- _Tasks and exercises_
(1) In the Dataset Builder text below, list every subheading that appears under "Common Cleaning Patterns".
(2) Carry on the Dataset Builder text below from the point where it ends.

- _Document extract_
>>
You can also drive the Dataset Builder programmatically through the SDK.

from coreplexml import CorePlexMLClient

client = CorePlexMLClient(
    base_url="https://api.coreplexml.io",
    api_key="sk_your_api_key"
)

# Start a builder session
session = client.builder.create_session(
    dataset_version_id="dv_abc123"
)

# Send a message to the builder
response = client.builder.chat(
    session_id=session["session_id"],
    message="Impute missing values with median for all numeric columns"
)
print(response["reply"])
print(response["script"])  # The generated Python code

# Advance through steps
response = client.builder.chat(
    session_id=session["session_id"],
    message="Drop customerID column"
)

# Export the result
export = client.builder.export(session_id=session["session_id"])
print(f"New version: {export['dataset_version_id']}")

Common Cleaning Patterns

Numerical Missing Values

For numerical columns, median imputation is the safest default. It is robust to outliers, unlike mean imputation, which can be skewed by extreme values. If the column has a known domain (e.g., age cannot be negative), consider adding a validation step after imputation.

Categorical Missing Values

Mode imputation (replacing with the most frequent category) works for low-cardinality columns. For higher cardinality, consider creating an explicit "Unknown" category. This preserves the signal that the value was missing, which can itself be predictive.

High-Cardinality Categoricals

Columns with hundreds or thousands of unique values (like zip codes or product SKUs) should not be one-hot encoded directly. The Builder can apply frequency encoding (replacing each category with its count in the dataset) or target encoding (replacing with the mean of the target variable for that category). Both produce a single numeric column instead of hundreds of sparse binary ones.

Date Feature Extraction

Date columns contain rich temporal information compressed into a single value. The Builder extracts multiple features: year, month, day of week, and elapsed time since a reference date. A column like last_purchase_date might yield days_since_last_purchase, which is far more useful to a model than the raw date string.
<<
Document layout detection data:
>>
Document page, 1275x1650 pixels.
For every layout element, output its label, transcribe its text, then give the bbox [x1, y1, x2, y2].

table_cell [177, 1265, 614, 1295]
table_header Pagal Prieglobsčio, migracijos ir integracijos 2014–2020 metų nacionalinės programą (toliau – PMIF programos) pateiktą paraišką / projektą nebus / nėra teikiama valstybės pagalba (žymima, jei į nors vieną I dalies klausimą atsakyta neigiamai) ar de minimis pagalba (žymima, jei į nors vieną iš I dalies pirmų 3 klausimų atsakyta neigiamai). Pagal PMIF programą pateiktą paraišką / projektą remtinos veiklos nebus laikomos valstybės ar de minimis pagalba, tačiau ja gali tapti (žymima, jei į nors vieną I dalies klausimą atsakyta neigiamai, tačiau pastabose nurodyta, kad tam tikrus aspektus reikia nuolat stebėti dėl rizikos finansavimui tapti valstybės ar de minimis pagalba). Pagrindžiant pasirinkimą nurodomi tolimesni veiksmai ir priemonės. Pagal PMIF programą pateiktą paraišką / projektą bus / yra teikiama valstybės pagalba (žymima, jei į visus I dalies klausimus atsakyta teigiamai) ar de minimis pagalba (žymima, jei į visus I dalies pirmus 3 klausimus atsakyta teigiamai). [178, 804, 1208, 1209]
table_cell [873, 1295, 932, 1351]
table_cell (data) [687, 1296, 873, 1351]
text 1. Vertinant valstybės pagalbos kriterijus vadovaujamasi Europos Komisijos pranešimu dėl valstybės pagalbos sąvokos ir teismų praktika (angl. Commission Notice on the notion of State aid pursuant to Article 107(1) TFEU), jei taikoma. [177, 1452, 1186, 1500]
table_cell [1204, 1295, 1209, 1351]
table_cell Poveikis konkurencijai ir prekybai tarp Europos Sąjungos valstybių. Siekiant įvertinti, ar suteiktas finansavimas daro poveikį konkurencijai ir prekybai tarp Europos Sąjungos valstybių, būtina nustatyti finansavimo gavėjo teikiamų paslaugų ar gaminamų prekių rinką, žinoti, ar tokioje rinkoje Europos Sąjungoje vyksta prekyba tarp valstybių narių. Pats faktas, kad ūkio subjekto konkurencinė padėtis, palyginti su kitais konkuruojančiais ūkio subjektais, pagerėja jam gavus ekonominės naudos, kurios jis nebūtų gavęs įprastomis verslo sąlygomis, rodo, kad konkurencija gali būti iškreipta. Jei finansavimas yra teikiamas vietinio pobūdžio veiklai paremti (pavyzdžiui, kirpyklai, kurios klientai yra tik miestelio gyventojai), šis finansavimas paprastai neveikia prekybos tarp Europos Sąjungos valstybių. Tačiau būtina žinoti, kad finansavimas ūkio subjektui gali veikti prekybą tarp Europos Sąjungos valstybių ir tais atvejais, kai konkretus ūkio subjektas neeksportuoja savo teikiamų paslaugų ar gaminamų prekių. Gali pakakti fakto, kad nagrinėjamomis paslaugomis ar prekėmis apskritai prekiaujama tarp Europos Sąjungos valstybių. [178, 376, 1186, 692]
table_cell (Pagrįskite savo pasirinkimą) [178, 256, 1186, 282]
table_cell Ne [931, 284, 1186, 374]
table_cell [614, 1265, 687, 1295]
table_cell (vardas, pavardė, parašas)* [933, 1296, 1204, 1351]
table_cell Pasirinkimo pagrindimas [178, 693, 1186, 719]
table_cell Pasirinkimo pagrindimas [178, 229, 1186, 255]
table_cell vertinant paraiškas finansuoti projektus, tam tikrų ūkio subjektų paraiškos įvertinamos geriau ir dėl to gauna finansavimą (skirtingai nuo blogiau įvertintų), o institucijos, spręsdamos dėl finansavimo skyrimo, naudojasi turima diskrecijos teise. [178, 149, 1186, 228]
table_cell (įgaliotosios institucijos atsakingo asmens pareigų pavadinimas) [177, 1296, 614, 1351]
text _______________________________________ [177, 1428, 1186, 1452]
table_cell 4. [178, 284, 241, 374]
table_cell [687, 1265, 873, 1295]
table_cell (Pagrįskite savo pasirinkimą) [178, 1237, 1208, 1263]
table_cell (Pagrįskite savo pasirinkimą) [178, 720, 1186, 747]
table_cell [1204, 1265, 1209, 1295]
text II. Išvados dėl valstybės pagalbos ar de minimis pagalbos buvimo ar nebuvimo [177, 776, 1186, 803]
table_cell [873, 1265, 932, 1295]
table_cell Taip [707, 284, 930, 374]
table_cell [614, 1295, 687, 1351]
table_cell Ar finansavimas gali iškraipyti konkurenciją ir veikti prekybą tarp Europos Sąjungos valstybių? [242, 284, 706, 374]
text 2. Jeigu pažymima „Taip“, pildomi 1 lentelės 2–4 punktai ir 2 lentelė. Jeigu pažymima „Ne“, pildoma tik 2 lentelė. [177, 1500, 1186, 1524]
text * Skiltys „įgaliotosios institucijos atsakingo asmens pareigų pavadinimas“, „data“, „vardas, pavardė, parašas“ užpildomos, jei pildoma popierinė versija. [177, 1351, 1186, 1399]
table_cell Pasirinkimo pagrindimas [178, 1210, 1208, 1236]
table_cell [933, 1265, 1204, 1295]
<<
- _Answers by item_
(1)
Numerical Missing Values
Categorical Missing Values
High-Cardinality Categoricals
Date Feature Extraction

(2)
Tips for Best Results

Be specific with your instructions. Instead of saying "clean the data," say "impute missing values in the Age column with the median and drop rows where Income is negative." The more precise your request, the more accurate the generated script.

Review the generated scripts. The Builder shows every line of code it executes. Take a moment to verify the logic. If a script does something unexpected, you can reject it and rephrase your instruction.

Use "force" for edge cases. If a transformation reduces your dataset to zero rows (e.g., an overly aggressive filter), the Builder will block the operation and ask for confirmation. If you genuinely want to proceed, type "force" to override the guard.

Iterate in small steps. Rather than describing all transformations in one message, work through each step individually. This gives you a chance to inspect intermediate results and catch issues early. The conversational format is designed for this iterative workflow.

Check column counts after encoding. One-hot encoding can dramatically increase the number of columns. A dataset with 20 original columns might balloon to 100+ after encoding all categoricals. Monitor column counts and consider alternative encodings for high-cardinality features.

The Dataset Builder turns hours of manual data wrangling into minutes of guided conversation. Combined with CorePlexML's versioning system, every transformation is tracked, reproducible, and auditable, giving you a complete lineage from raw upload to ML-ready feature set.